Neil Shilbury, General Manager, Commercial and Property Products at Equifax, said: “The reduction in insolvency levels nationally over the past several quarters has been influenced in considerable part by the performance of the mining states, as they continue to recover and stabilise following the end of the mining boom, coupled with improved economic conditions overall.

“On a state-by-state basis, however, Queensland, Western Australia and South Australia all saw instances of insolvencies trend upwards over the past three years, suggesting there is still some way to go before the impact of the mining boom is completely behind us,” Mr Shilbury added.

Despite the overall decrease in instances of insolvency, there are several industry sectors bucking the trend. The accommodation and food services, education and training, and retail trade industries have all seen an increase in businesses entering ex-ad over the past three years to Q4 2017.

Small businesses also fell on harder times recently, with instances of ex-ad in businesses with 1-4 and 5-9 employees increasingly significantly over the three years to the end of 2017.

“The industries seeing an increase in insolvency are, in many cases, also those facing disruption from new market entrants,” Mr Shilbury said.

“Traditional retailers are being threatened by the consumer shift to online shopping and the entrance of global giants, such as Amazon and Alibaba, to the local market. Similarly, the accommodation and food services industry has been grappling with the impact of peer-to-peer sites such as Airbnb, or tech-first delivery services like UberEats and Deliveroo. These kinds of disruptors put a lot of pressure on the industry, and particularly on small and independent businesses.”

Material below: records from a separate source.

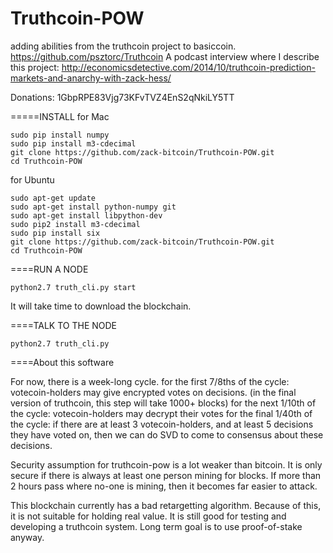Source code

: Truthcoin-POW
=============

adding abilities from the truthcoin project to basiccoin. https://github.com/psztorc/Truthcoin
A podcast interview where I describe this project: http://economicsdetective.com/2014/10/truthcoin-prediction-markets-and-anarchy-with-zack-hess/

Donations: 1GbpRPE83Vjg73KFvTVZ4EnS2qNkiLY5TT

=====INSTALL 
for Mac

    sudo pip install numpy
    sudo pip install m3-cdecimal 
    git clone https://github.com/zack-bitcoin/Truthcoin-POW.git
    cd Truthcoin-POW

for Ubuntu

    sudo apt-get update
    sudo apt-get install python-numpy git
    sudo apt-get install libpython-dev
    sudo pip2 install m3-cdecimal 
    sudo pip install six
    git clone https://github.com/zack-bitcoin/Truthcoin-POW.git
    cd Truthcoin-POW

====RUN A NODE

    python2.7 truth_cli.py start

It will take time to download the blockchain.

====TALK TO THE NODE

    python2.7 truth_cli.py

====About this software

For now, there is a week-long cycle.
for the first 7/8ths of the cycle: votecoin-holders may give encrypted votes on decisions. (in the final version of truthcoin, this step will take 1000+ blocks)
for the next 1/10th of the cycle: votecoin-holders may decrypt their votes
for the final 1/40th of the cycle: if there are at least 3 votecoin-holders, and at least 5 decisions they have voted on, then we can do SVD to come to consensus about these decisions.

Security assumption for truthcoin-pow is a lot weaker than bitcoin. It is only
secure if there is always at least one person mining for blocks.
If more than 2 hours pass where no-one is mining, then it becomes far easier to attack.

This blockchain currently has a bad retargetting algorithm. Because of this, it is not
suitable for holding real value. It is still good for testing and developing a truthcoin
system.
Long term goal is to use proof-of-stake anyway.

Impact of phoenix behaviour

Although illegal phoenix behaviour – where there is a relationship between the failed company, via directors, to another previously failed company – makes up only a portion of external administrations each year, it is estimated to cost the Australian economy between $6 billion and $14.2 billion a year.

According to Equifax data, 20 per cent of phoenix companies are created in the 12 months prior to the original company’s ex-ad event, with the 6 months prior to ex-ad seeing the largest spike in the creation of phoenix companies (11.9%).

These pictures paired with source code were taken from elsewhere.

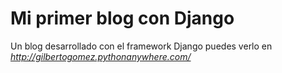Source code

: # Mi primer blog con Django
Un blog desarrollado con el framework Django puedes verlo en 
<i> http://gilbertogomez.pythonanywhere.com/ </i>

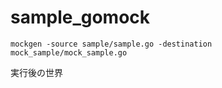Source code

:# sample_gomock

`mockgen -source sample/sample.go -destination mock_sample/mock_sample.go`

実行後の世界
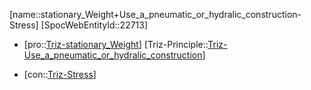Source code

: ﻿---
type: TrizContradiction
aliases:
- stationary_Weight+Use_a_pneumatic_or_hydralic_construction-Stress
license: CC BY-SA 4.0
copyright: https://github.com/SpocWeb
IsDeleted: false
IsReadOnly: false
Confidential: public
tags: 
- Triz/Contradiction
---
[name::stationary_Weight+Use_a_pneumatic_or_hydralic_construction-Stress]
[SpocWebEntityId::22713]
+ [pro::[Triz-stationary_Weight](tech/Triz/Parameter/Triz-stationary_Weight.md)]
[Triz-Principle::[Triz-Use_a_pneumatic_or_hydralic_construction](tech/Triz/Principle/Triz-Use_a_pneumatic_or_hydralic_construction.md)]
- [con::[Triz-Stress](tech/Triz/Parameter/Triz-Stress.md)]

“Both businesses and lenders need to be able to identify a phoenix company in order to avoid being left without goods or payment should the company go under,” Mr Shilbury said.

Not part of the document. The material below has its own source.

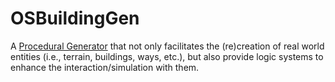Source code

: # OSBuildingGen

A [Procedural Generator](https://en.wikipedia.org/wiki/Procedural_generation) that not only facilitates the (re)creation of real world entities (i.e., terrain, buildings, ways, etc.), but also provide logic systems to enhance the interaction/simulation with them.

“While it is common for businesses in financial distress to experience a drop in their credit score before entering ex-ad, companies that had an affiliated phoenix company created within 12 months of becoming insolvent show an adverse rate at least 2.5 times higher than the bureau average.

“Being armed with the right data to identify a company in financial stress, determine if the company is legitimate or involved in phoenix behaviour, and adjust payment terms accordingly is vital to businesses and lenders wanting to mitigate risk and maintain a successful partnership,” he concluded.

The information contained in this release is general in nature and does not take into account your organisation’s objectives, financial situation or needs. Therefore, you should consider whether the information is appropriate to your organisation’s circumstance before acting on it, and where appropriate, seek professional advice where appropriate.